(Object state transitions)
━━━━━━━━
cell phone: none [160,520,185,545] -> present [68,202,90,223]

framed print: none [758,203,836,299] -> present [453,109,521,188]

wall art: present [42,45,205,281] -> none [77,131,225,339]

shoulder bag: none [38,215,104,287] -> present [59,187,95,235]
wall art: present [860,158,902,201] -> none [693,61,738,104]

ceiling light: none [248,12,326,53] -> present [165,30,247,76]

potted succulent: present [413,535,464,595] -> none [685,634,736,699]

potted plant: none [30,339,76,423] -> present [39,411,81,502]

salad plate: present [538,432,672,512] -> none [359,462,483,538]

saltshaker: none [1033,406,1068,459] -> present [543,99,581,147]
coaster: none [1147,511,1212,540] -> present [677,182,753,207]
━━━━━━━━
EXERCISE AIM ▸ Search the data for "potted". Copy every line that has it.

WORKED SOLUTION ▸
potted succulent: present [413,535,464,595] -> none [685,634,736,699]
potted plant: none [30,339,76,423] -> present [39,411,81,502]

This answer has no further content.